During our trip out to Vegas for Defcon, we were lucky enough to catch up with a few of the companies that should be of interest to Hackaday readers. One of the companies based out of the area is Pololu, makers and purveyors of fine electronics and robots. In an incredible bit of lucky scheduling, LV Bots, the Las Vegas area robot builders club, was having an event the same weekend we were there. A maze challenge, no less, where builders would compete to build the best robot and write the best code to get a pile of motors and electronics through a line-following maze in the fastest amount of time.
The Bots
The LV Bots events are held in the same building as Pololu, and unsurprisingly there were quite a few Pololu employees making a go at taking the stuff they developed and getting it to run through a maze. At least one bot was based on the Zumo kit, and a few based on the 3pi platform. Interestingly, the Raspberry Pi Model B+ was the brains of quite a few robots; not extremely surprising, but evidence that the LV Bots people take their line-following mazes seriously and are constantly improving their builds.
Each robot and builder ‘team’ was given three runs. For each team, the first run is basically dedicated to mapping the entire maze. A carefully programmed algorithm tries to send the robot around the entire maze, storing all the intersections in memory. For the second and third runs, the bot should – ideally – make it to the end in a very short amount of time. This is the ideal situation and was only representative of one team for that weekend’s event.

★ ★ ★ ★ ★ ★ ★

* **Parts of the exercise**:
[1] In the robot maze article, how many runs was each robot and builder team given?
[2] Quote the robot maze article word for word, starting at "Each robot and" and ending at "that weekend’s event.".
[3] Name every piece of hardware that the robot maze article says the robots were built on or used.

* **Records supplied**:
★ ★ ★ ★ ★ ★ ★

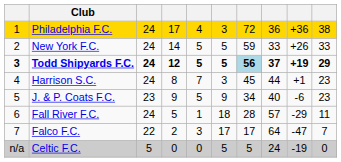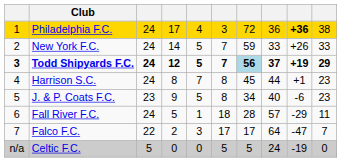Philadelphia F.C. | column 9: normal -> bold
New York F.C. | column 6: 5 -> 7
Todd Shipyards F.C. | column 6: 5 -> 7
Harrison S.C. | column 6: 3 -> 8
J. & P. Coats F.C. | column 6: 9 -> 8
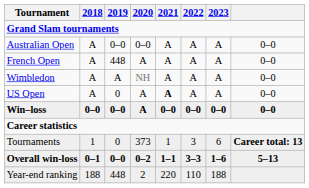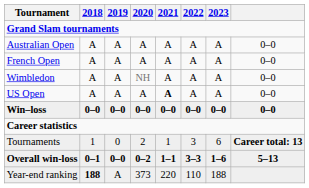Australian Open | 2019: 0–0 -> A
Australian Open | 2020: 0–0 -> A
French Open | 2019: 448 -> A
US Open | 2019: 0 -> A
Win–loss | 2020: A -> 0–0
Tournaments | 2020: 373 -> 2
Year-end ranking | 2018: normal -> bold
Year-end ranking | 2019: 448 -> A
Year-end ranking | 2020: 2 -> 373
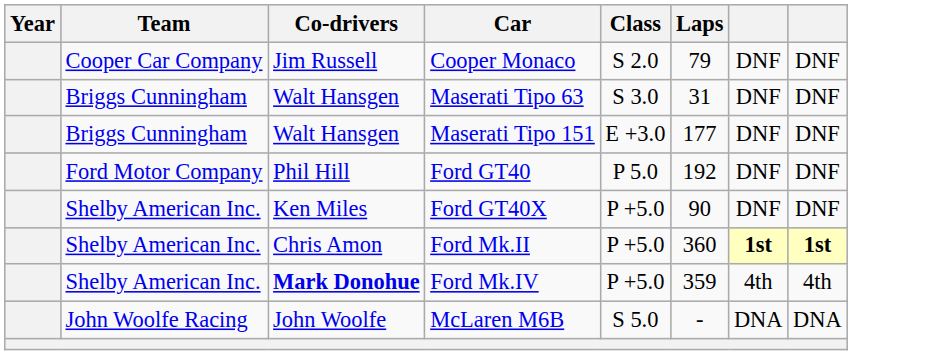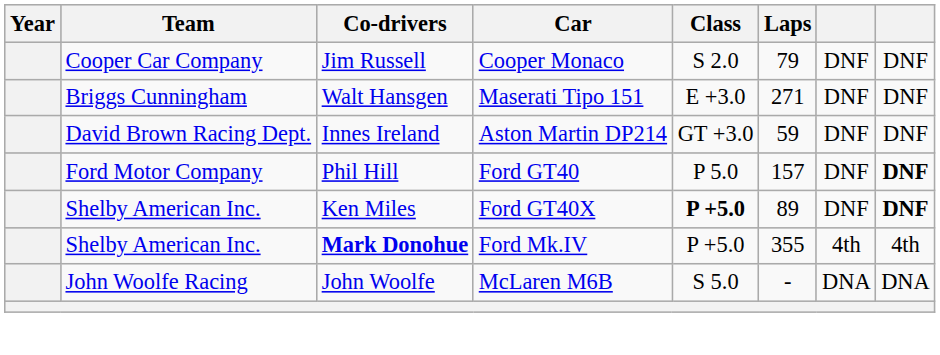- row: Briggs Cunningham | Walt Hansgen | Maserati Tipo 63 | S 3.0 | 31 | DNF | DNF
Maserati Tipo 151 | Laps: 177 -> 271
+ row: David Brown Racing Dept. | Innes Ireland | Aston Martin DP214 | GT +3.0 | 59 | DNF | DNF
Ford GT40 | Laps: 192 -> 157
Ford GT40 | column 8: normal -> bold
Ford GT40X | Class: normal -> bold
Ford GT40X | Laps: 90 -> 89
Ford GT40X | column 8: normal -> bold
- row: Shelby American Inc. | Chris Amon | Ford Mk.II | P +5.0 | 360 | 1st | 1st
Ford Mk.IV | Laps: 359 -> 355
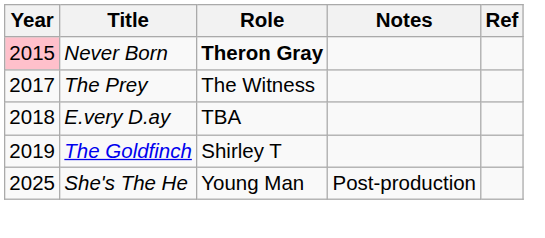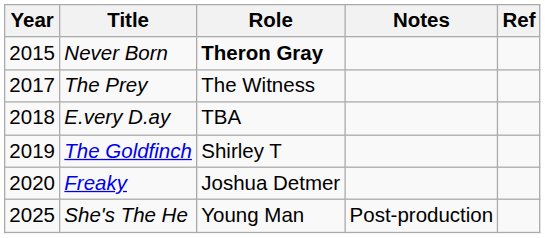Never Born | Year: pink background -> no background
+ row: 2020 | Freaky | Joshua Detmer
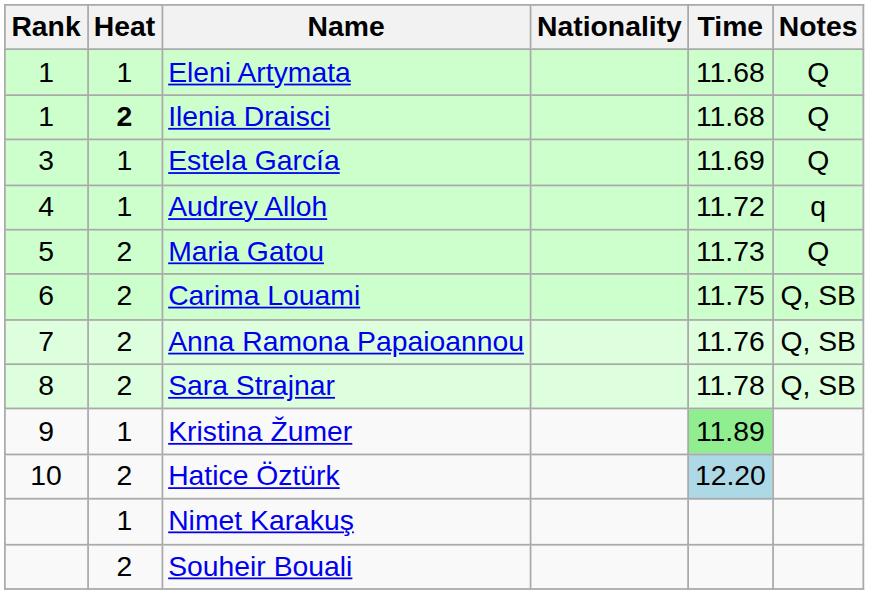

★ ★ ★ ★ ★ ★ ★

* **Solutions per task**:
[1] Three runs.

[2]
Each robot and builder ‘team’ was given three runs. For each team, the first run is basically dedicated to mapping the entire maze. A carefully programmed algorithm tries to send the robot around the entire maze, storing all the intersections in memory. For the second and third runs, the bot should – ideally – make it to the end in a very short amount of time. This is the ideal situation and was only representative of one team for that weekend’s event.

[3] The Zumo kit, the 3pi platform, and the Raspberry Pi Model B+.